Scottish student Eilidh Cameron, 21, who found herself covered in bedbug bites in a French Airbnb in July 2023, reiterated the stress of going through such an ordeal. 

She said: “We were so stressed out, thinking, this is over all of our clothes, all of our belongings, and we had nowhere else to go. 

“I was moving into a new flat when I came back to Glasgow and it was just so stressful thinking, I don’t want to infest a new property with bedbugs.

“I was a student so I didn’t have the means to steam all my clothes or throw clothes away — I was very overwhelmed.

“Any bites can show up days after you’ve been bitten so I kept getting new ones and being so so anxious that I’d brought them back.”

Despite the negligible spike in bedbug-related council visits around the Paris infestation, the council data did reveal an overall surge in late summer-early autumn 2023 compared to the rest of that year.

However, this is in-line with usual peak season for bedbugs, due to warm weather and increased travel.
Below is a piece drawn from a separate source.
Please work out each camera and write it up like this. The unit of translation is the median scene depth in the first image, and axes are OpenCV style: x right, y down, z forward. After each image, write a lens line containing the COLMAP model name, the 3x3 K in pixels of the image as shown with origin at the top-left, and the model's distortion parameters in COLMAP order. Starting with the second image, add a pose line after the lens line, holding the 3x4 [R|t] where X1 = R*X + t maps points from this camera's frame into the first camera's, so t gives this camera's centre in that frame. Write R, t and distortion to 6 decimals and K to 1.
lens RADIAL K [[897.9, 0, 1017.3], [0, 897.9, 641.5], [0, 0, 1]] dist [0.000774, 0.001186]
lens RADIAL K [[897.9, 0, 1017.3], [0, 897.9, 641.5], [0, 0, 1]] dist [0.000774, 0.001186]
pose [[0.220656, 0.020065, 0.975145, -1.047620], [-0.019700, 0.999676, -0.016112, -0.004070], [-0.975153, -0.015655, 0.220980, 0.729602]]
The same data also showed a high degree of variation in the number of bedbug-related visits council-to-council over the last three years.

At the top end, Southwark Council made a total of 6,130 visits between 2021-2023, with Islington, Lewisham, Newham and Tower Hamlets also making considerable numbers of visits.
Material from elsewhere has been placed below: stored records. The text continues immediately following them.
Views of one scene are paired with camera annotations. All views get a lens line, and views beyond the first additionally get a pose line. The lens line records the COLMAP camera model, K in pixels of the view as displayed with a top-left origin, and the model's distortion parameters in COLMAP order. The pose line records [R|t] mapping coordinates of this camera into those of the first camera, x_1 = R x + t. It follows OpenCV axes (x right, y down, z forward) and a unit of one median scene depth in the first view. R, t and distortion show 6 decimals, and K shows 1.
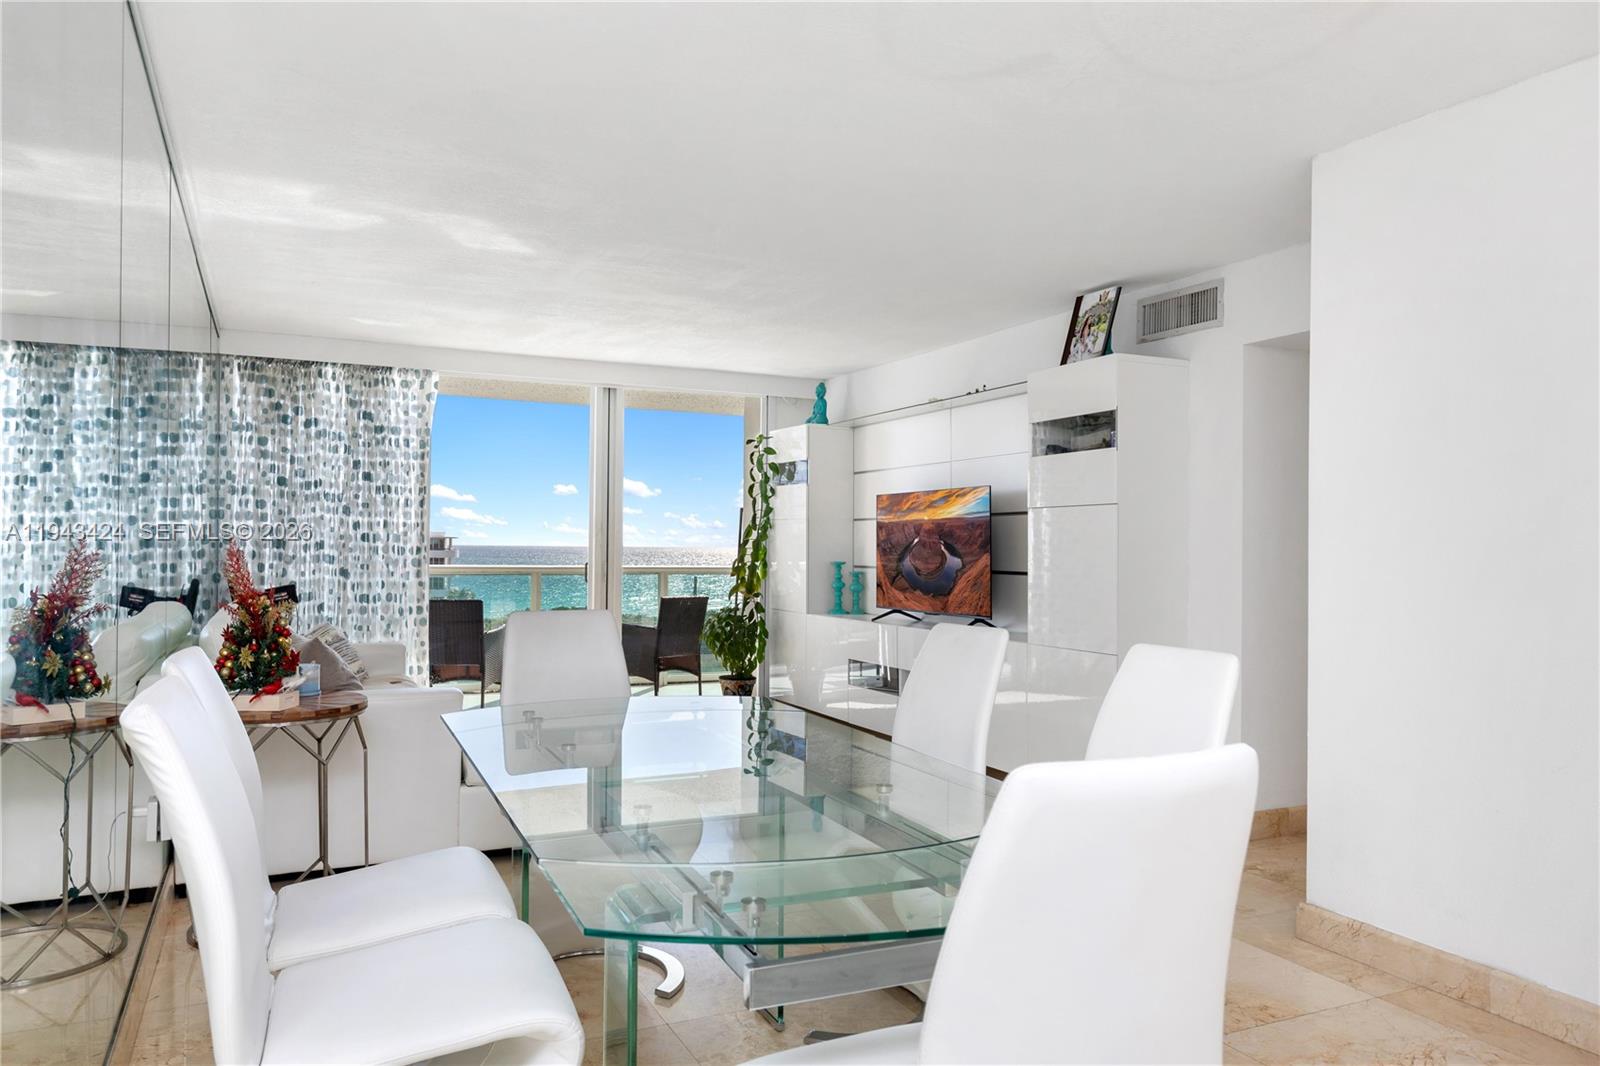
lens RADIAL K [[1093.8, 0, 800.0], [0, 1093.8, 533.0], [0, 0, 1]] dist [-0.033630, 0.075896]
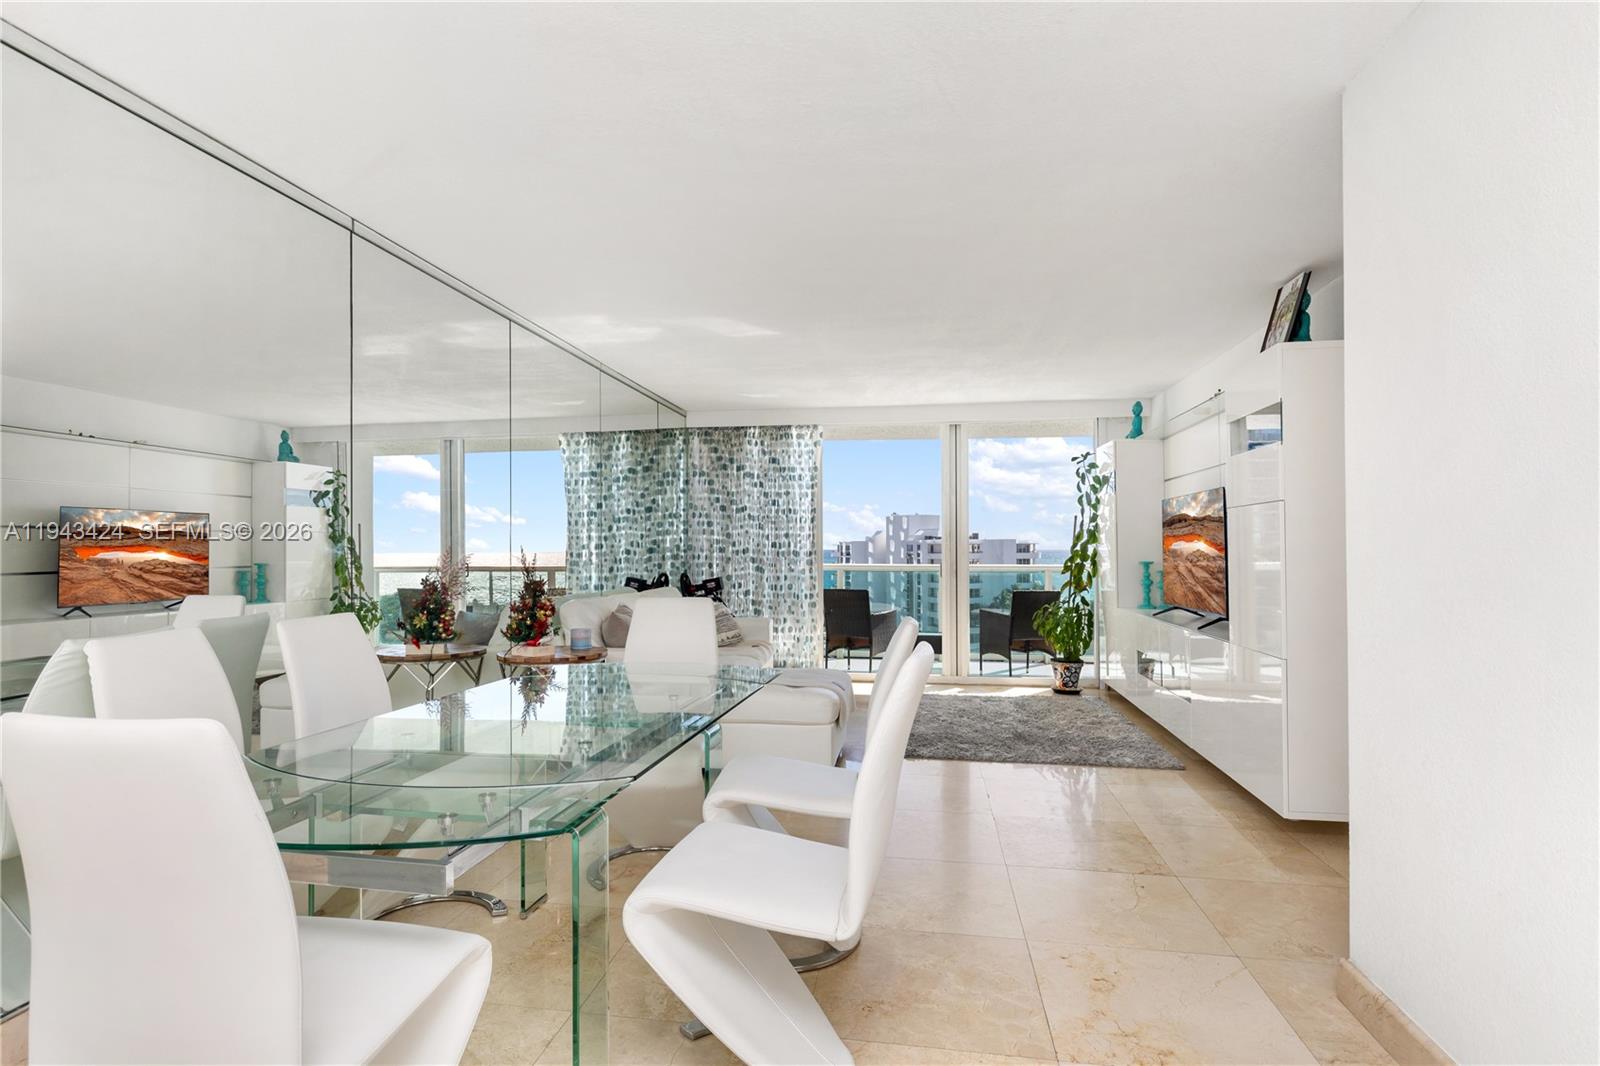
lens RADIAL K [[831.3, 0, 782.4], [0, 831.3, 528.0], [0, 0, 1]] dist [0.000320, -0.000185]
pose [[0.817230, -0.024463, -0.575792, 0.244163], [0.016303, 0.999680, -0.019333, 0.002849], [0.576081, 0.006412, 0.817367, 0.109461]]
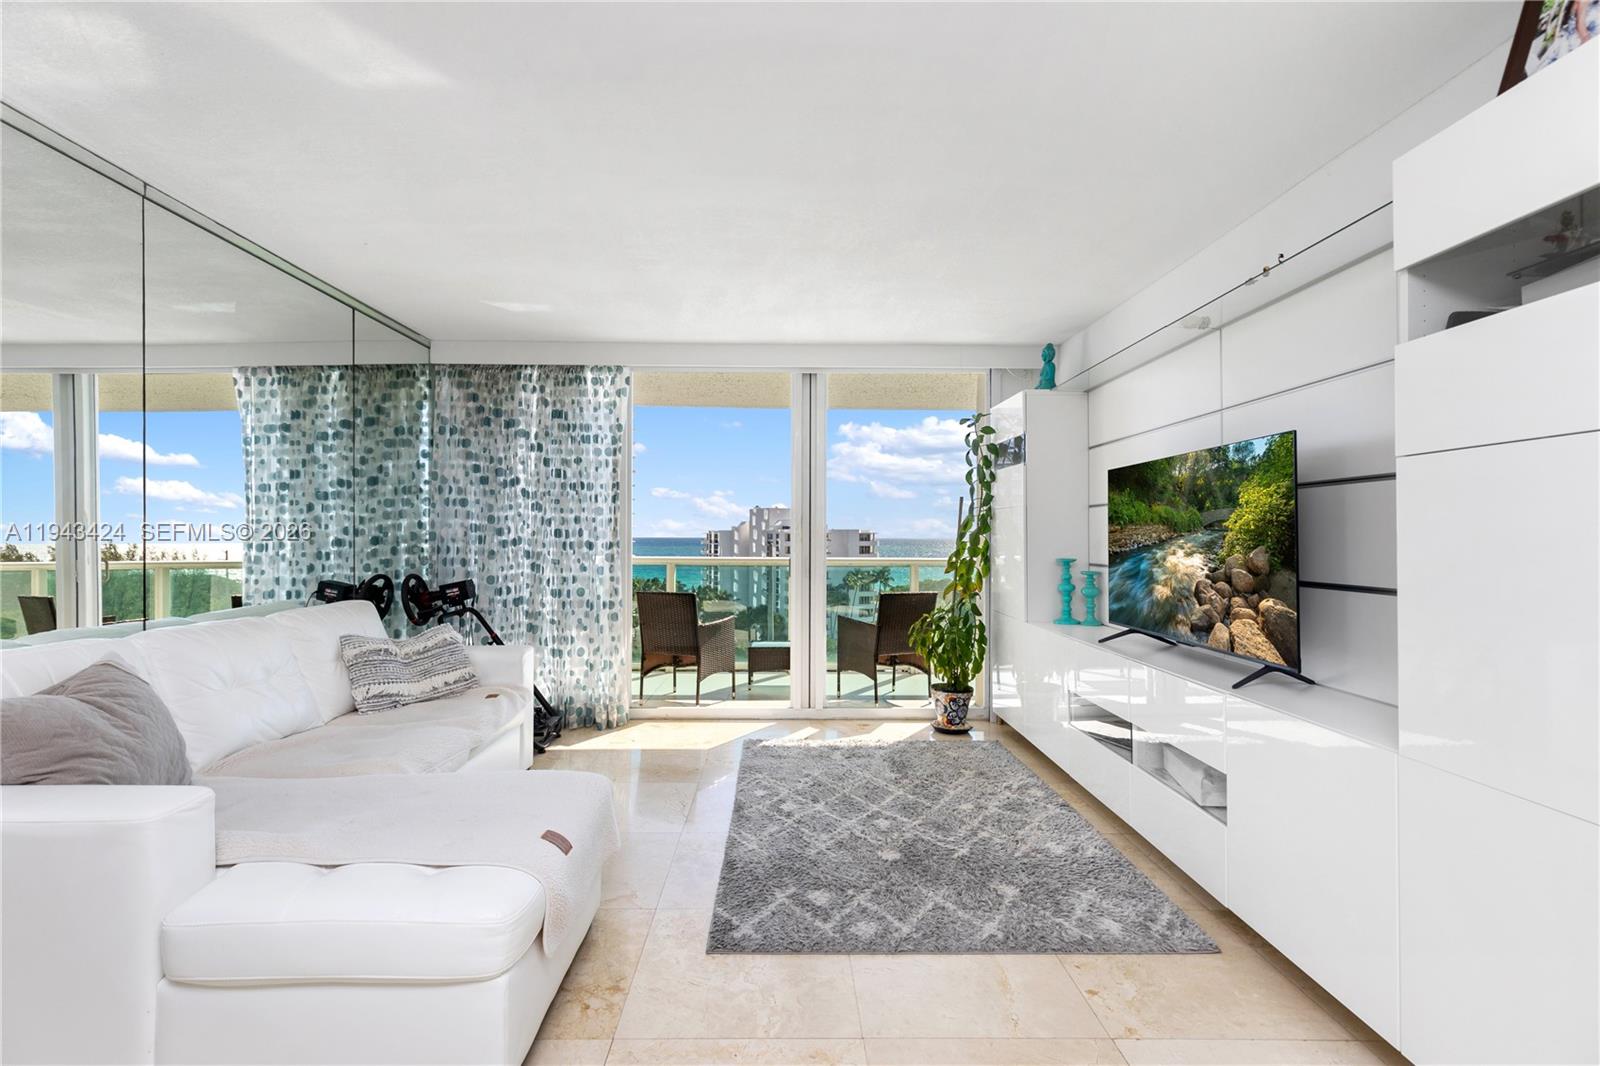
lens RADIAL K [[719.0, 0, 790.4], [0, 719.0, 530.4], [0, 0, 1]] dist [0.007312, -0.002297]
pose [[0.907189, -0.010761, -0.420586, 0.082055], [0.011459, 0.999934, -0.000867, 0.004308], [0.420567, -0.004032, 0.907252, 0.483227]]
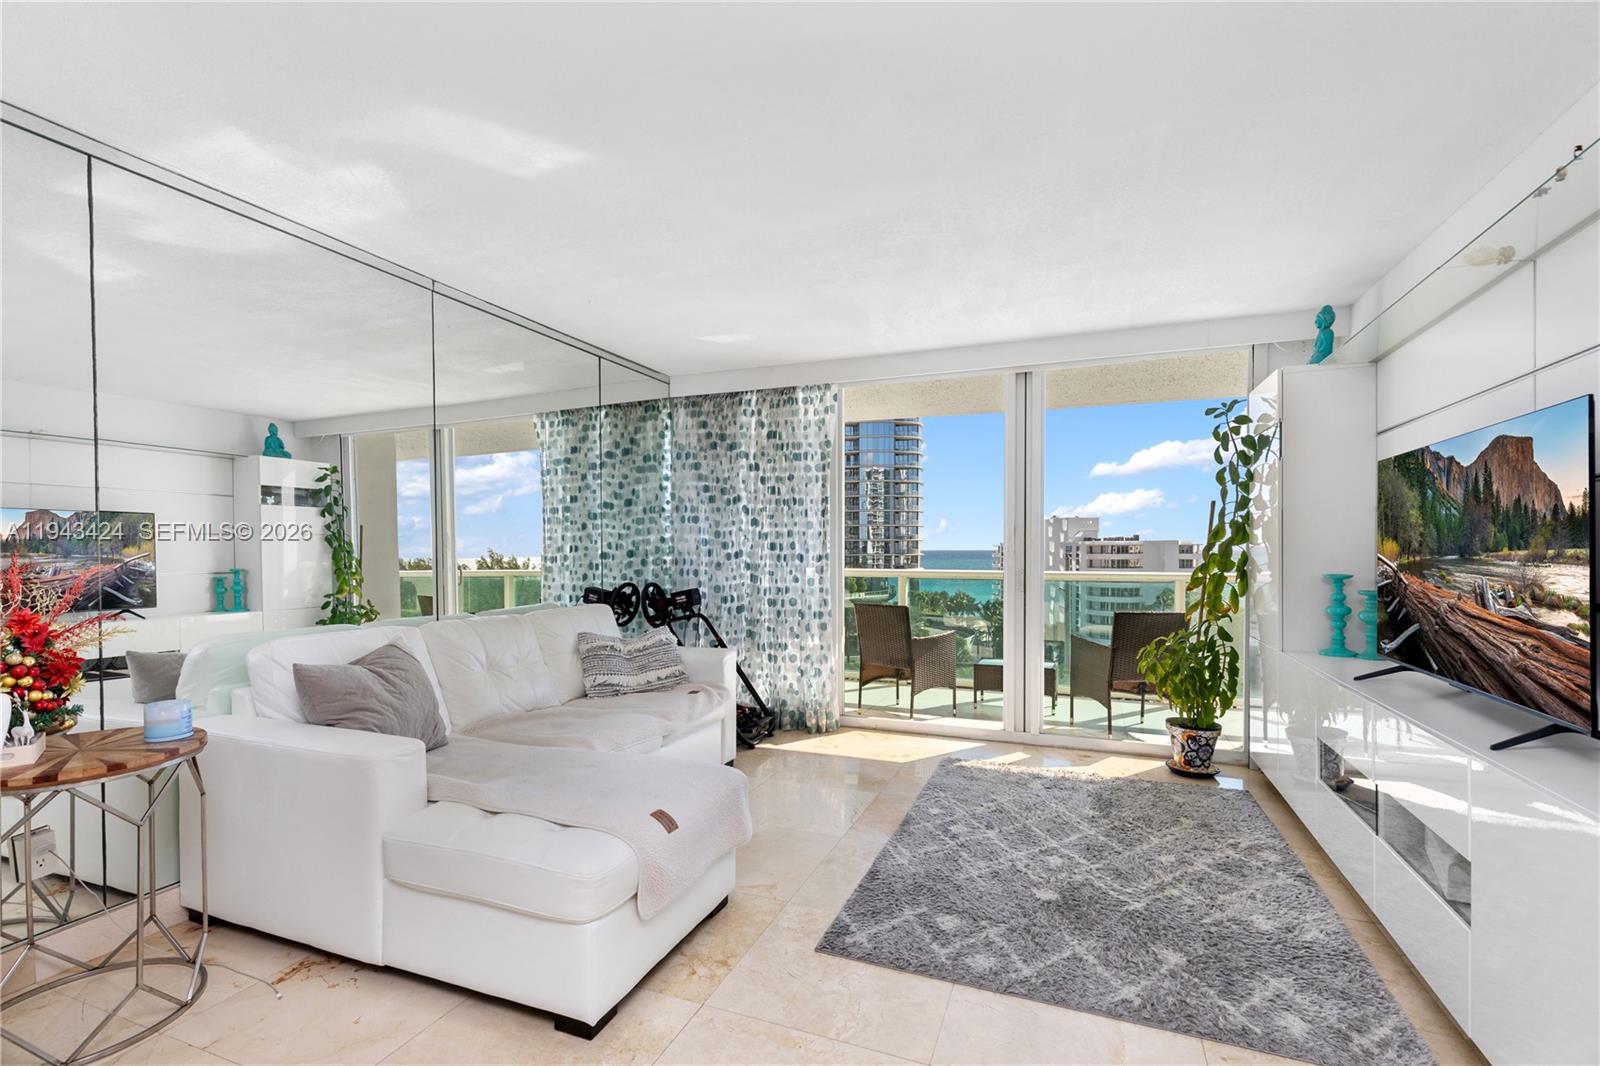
lens RADIAL K [[727.0, 0, 788.7], [0, 727.0, 558.6], [0, 0, 1]] dist [0.004636, -0.000786]
pose [[0.672345, -0.001396, -0.740237, 0.149973], [0.017732, 0.999742, 0.014220, 0.005886], [0.740026, -0.022687, 0.672196, 0.525779]]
At the bottom end, Sutton, Kingston and Merton made no visits during this three-year period, and Croydon made just 14.

Blackhurst stressed this was likely down to the different ways in which councils respond to bedbug complaints, rather than the number of bedbugs itself, explaining that while some councils may have a comprehensive five-step treatment plan, generating more visits, others may have no bedbug service at all.

Councillor James McAsh of Southwark Council, also Cabinet Member for the Climate Emergency, Clean Air and Streets, echoed: “Southwark is the largest social landlord in London and the fourth largest in the UK. 

“We also offer a free pest control service to our tenants, unlike many local authorities across the country.

“As a result, we have a bigger pest control team and naturally carry out more visits.”

London councils omitted from this bedbugs dataset are Havering, Barking and Dagenham, Brent, Bromley, Hammersmith and Fulham, Harrow, Waltham Forest, Westminster and Bexley.